Luxembourg says the bloc’s leaders should consider a diplomatic resolution to the Russia-Ukraine conflict
The EU cannot just keep introducing sanction after sanction against Russia, Luxembourg’s Foreign Minister Jean Asselborn said during an informal summit of the bloc’s foreign affairs ministers in Prague on Wednesday.
He noted that sooner or later the EU would have to return to diplomacy, although he admitted that the time for that had yet to come.
“We are trying to make sure that the already adopted [sanctions] are implemented. You cannot constantly [impose] sanctions, sanctions, sanctions. At some point, you need to think about how we can get back on the path of diplomacy. I know that this is not on the table right now,” the minister said.

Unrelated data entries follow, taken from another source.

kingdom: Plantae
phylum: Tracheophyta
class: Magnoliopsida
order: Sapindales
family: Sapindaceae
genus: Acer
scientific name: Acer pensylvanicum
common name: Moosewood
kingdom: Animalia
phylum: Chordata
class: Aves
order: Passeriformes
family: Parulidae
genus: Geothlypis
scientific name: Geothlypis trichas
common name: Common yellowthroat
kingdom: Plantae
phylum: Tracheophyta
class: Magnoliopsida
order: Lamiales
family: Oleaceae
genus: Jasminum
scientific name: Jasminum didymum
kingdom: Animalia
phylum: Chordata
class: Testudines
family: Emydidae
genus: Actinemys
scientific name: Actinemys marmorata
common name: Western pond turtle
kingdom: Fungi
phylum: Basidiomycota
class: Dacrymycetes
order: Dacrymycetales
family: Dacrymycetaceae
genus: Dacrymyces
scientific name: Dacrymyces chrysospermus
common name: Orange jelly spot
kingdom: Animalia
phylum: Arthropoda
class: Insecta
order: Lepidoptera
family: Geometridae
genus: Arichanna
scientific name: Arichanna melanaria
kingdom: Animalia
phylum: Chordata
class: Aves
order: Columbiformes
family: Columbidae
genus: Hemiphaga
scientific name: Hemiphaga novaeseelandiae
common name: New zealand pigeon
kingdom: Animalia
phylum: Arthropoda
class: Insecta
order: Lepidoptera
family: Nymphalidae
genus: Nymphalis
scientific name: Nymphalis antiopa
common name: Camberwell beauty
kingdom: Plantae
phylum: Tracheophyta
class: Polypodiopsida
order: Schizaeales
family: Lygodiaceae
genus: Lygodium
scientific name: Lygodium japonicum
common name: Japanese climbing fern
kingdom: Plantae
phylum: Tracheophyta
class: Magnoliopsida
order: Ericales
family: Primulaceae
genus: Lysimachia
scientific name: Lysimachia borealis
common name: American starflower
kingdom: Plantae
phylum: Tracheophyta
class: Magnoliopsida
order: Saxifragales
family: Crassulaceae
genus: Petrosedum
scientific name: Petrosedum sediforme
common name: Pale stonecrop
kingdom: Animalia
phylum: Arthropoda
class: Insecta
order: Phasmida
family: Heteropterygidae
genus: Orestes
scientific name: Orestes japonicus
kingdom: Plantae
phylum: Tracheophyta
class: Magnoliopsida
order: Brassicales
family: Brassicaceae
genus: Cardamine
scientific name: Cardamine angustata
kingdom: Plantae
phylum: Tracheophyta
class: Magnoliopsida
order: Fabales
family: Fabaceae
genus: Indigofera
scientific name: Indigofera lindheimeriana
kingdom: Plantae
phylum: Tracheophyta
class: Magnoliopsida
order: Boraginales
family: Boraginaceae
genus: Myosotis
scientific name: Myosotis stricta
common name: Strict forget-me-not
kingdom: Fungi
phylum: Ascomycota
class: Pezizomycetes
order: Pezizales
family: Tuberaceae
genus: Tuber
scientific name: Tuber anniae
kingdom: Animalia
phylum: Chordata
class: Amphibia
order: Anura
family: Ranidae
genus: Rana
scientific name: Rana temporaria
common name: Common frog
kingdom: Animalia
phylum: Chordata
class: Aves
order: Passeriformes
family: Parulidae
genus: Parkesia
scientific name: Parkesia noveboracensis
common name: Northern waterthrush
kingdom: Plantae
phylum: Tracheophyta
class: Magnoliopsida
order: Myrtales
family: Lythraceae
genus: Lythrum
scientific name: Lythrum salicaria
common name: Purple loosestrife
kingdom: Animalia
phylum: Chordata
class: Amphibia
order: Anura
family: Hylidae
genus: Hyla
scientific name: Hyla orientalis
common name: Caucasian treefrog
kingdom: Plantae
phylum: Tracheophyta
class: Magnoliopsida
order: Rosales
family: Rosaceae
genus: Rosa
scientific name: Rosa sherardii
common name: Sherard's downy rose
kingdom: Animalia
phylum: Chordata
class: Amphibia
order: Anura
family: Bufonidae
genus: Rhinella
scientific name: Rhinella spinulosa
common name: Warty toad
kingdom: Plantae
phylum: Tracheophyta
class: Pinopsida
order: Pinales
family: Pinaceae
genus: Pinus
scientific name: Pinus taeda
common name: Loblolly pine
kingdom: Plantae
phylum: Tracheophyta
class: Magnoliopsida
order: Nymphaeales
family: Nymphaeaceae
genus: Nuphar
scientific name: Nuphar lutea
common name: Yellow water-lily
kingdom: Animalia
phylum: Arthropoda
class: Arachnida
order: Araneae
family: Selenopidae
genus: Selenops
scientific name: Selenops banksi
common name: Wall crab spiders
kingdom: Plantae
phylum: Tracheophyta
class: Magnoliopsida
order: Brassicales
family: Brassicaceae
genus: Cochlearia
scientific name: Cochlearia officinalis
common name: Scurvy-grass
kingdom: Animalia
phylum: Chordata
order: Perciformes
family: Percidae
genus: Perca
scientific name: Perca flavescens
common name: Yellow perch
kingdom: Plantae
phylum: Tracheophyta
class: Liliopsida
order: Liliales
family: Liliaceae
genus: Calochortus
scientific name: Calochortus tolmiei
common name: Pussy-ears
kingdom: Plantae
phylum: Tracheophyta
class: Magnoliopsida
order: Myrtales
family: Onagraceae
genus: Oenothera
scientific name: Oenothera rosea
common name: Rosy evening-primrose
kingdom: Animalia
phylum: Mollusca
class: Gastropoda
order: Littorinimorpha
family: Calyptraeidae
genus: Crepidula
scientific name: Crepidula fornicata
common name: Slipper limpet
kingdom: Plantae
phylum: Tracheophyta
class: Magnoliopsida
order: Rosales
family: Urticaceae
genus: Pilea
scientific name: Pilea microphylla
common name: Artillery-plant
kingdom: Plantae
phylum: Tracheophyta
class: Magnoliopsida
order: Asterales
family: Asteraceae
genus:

He added that the EU would eventually have to find a way to resolve the Russia-Ukraine conflict, noting how sanctions against Moscow are hurting the bloc itself. He pointed to the fact that Russia’s energy giant Gazprom has halted gas deliveries to France and that Germany has “a huge problem.”
On Tuesday, the Russian energy giant cut off gas supplies to French utilities company Engie after it failed to pay for July gas deliveries in full. On Wednesday, Gazprom suspended the flow of gas to Europe via the Nord Stream 1 pipeline, which runs to Germany, for three days due to maintenance.
The minister’s statements come as Luxembourg, along with countries such as Austria, France and Germany, have taken a stance against introducing a blanket visa ban for all Russian citizens, which had been proposed by a number of EU states, such as Poland, Estonia and the Czech Republic.
Asselborn has argued that such a measure would create “a new iron curtain in Europe” and insisted that ordinary Russian citizens must not be targeted by EU sanctions. “We all agreed from the start that this was Putin’s war,” he said.
The issue of restricting travel for Russian citizens had become the key topic of the Prague summit, while Moscow has called such “irrational” actions as being against the interests of EU member states. Kremlin spokesperson Dmitry Peskov has vowed that Moscow would retaliate against any such measures in a way that protects Russian citizens.
“Brussels and individual European governments have repeatedly shown an absolute lack of sense … when it comes to anti-Russian impulses,” Peskov said on Tuesday, noting that EU policies directed against Russia tended to benefit the US at the expense of their own people.